**TASK REQUIREMENTS**
Pictures stay out of the answer, but every line of the material must be restated exactly.

**** EXERCISE MATERIALS ****

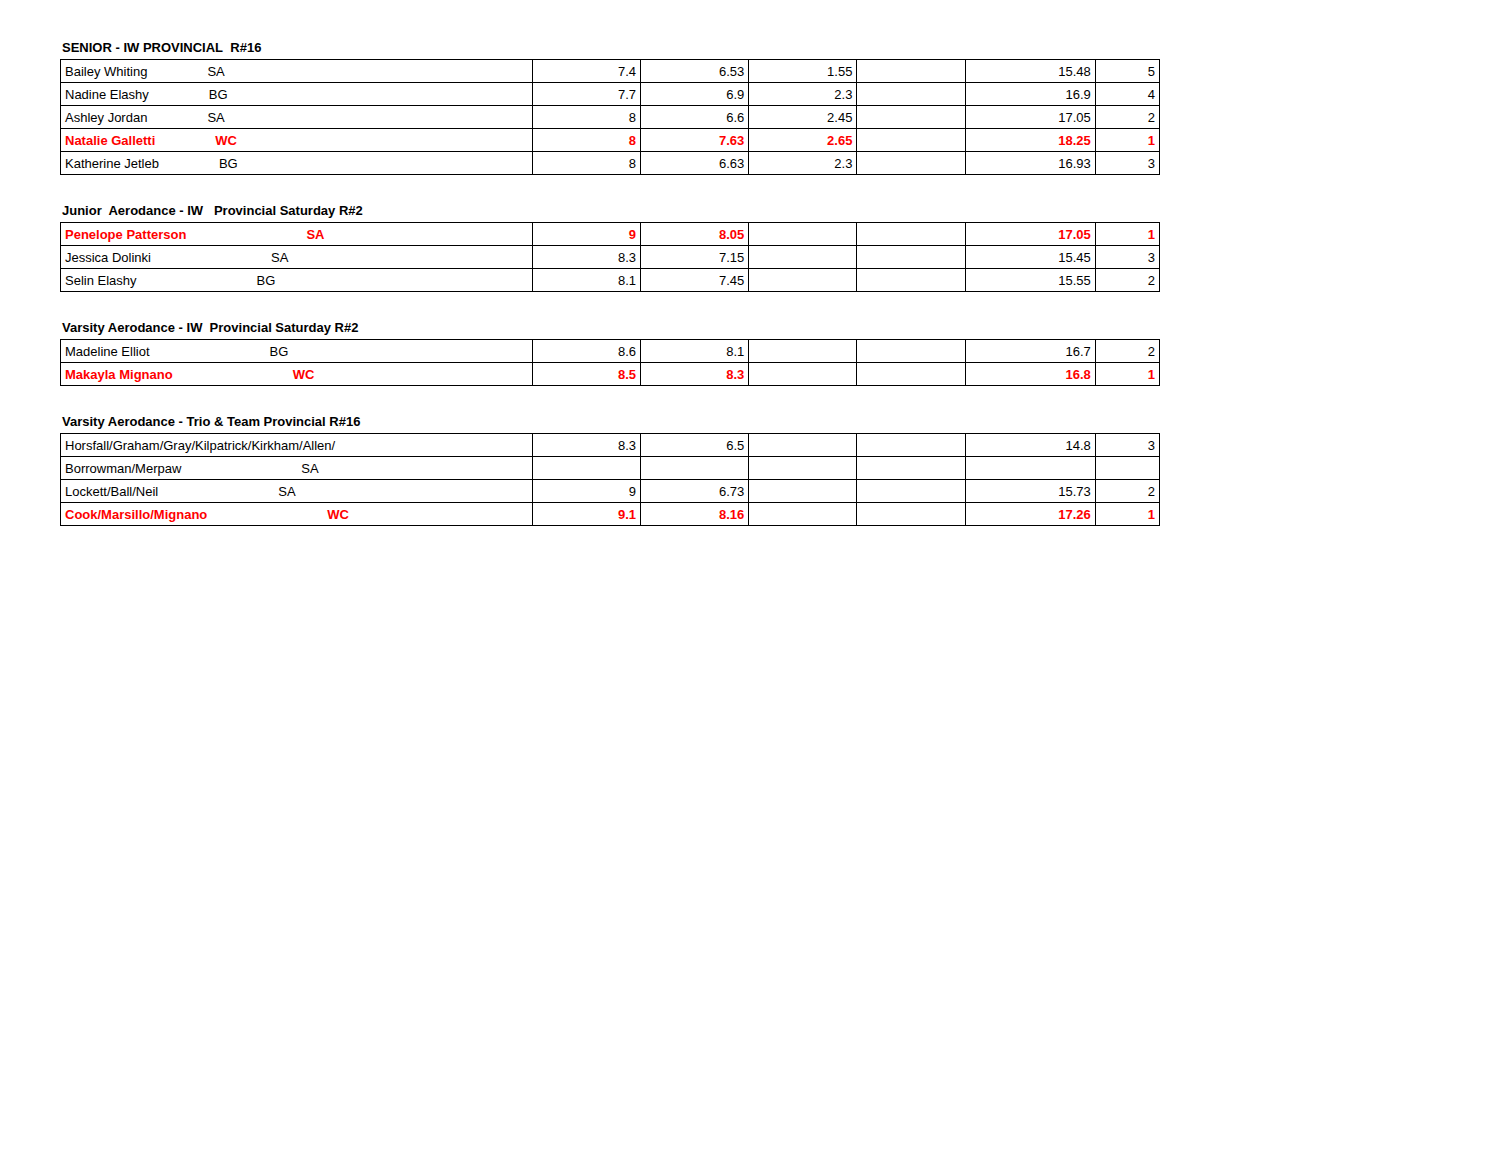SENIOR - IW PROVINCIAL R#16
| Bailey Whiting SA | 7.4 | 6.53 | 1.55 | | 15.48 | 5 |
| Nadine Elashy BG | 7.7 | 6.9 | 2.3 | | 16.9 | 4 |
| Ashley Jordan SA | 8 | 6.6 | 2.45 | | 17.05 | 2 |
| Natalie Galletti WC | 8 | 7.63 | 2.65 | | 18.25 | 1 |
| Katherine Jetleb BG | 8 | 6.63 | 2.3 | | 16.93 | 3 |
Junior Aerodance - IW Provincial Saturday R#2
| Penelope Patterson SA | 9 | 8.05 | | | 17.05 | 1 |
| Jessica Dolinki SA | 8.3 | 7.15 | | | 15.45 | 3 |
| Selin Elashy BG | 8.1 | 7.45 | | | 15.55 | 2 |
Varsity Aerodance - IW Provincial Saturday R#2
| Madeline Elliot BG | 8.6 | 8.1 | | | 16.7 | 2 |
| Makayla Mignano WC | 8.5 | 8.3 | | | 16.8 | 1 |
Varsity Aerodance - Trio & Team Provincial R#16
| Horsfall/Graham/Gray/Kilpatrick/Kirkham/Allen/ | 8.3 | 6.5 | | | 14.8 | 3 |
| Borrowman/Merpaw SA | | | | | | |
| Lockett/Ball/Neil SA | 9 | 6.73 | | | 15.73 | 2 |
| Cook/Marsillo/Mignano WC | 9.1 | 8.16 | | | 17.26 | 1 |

****

**EXERCISE RESPONSE**
SENIOR - IW PROVINCIAL R#16
| Bailey Whiting SA | 7.4 | 6.53 | 1.55 | | 15.48 | 5 |
| Nadine Elashy BG | 7.7 | 6.9 | 2.3 | | 16.9 | 4 |
| Ashley Jordan SA | 8 | 6.6 | 2.45 | | 17.05 | 2 |
| Natalie Galletti WC | 8 | 7.63 | 2.65 | | 18.25 | 1 |
| Katherine Jetleb BG | 8 | 6.63 | 2.3 | | 16.93 | 3 |
Junior Aerodance - IW Provincial Saturday R#2
| Penelope Patterson SA | 9 | 8.05 | | | 17.05 | 1 |
| Jessica Dolinki SA | 8.3 | 7.15 | | | 15.45 | 3 |
| Selin Elashy BG | 8.1 | 7.45 | | | 15.55 | 2 |
Varsity Aerodance - IW Provincial Saturday R#2
| Madeline Elliot BG | 8.6 | 8.1 | | | 16.7 | 2 |
| Makayla Mignano WC | 8.5 | 8.3 | | | 16.8 | 1 |
Varsity Aerodance - Trio & Team Provincial R#16
| Horsfall/Graham/Gray/Kilpatrick/Kirkham/Allen/ | 8.3 | 6.5 | | | 14.8 | 3 |
| Borrowman/Merpaw SA | | | | | | |
| Lockett/Ball/Neil SA | 9 | 6.73 | | | 15.73 | 2 |
| Cook/Marsillo/Mignano WC | 9.1 | 8.16 | | | 17.26 | 1 |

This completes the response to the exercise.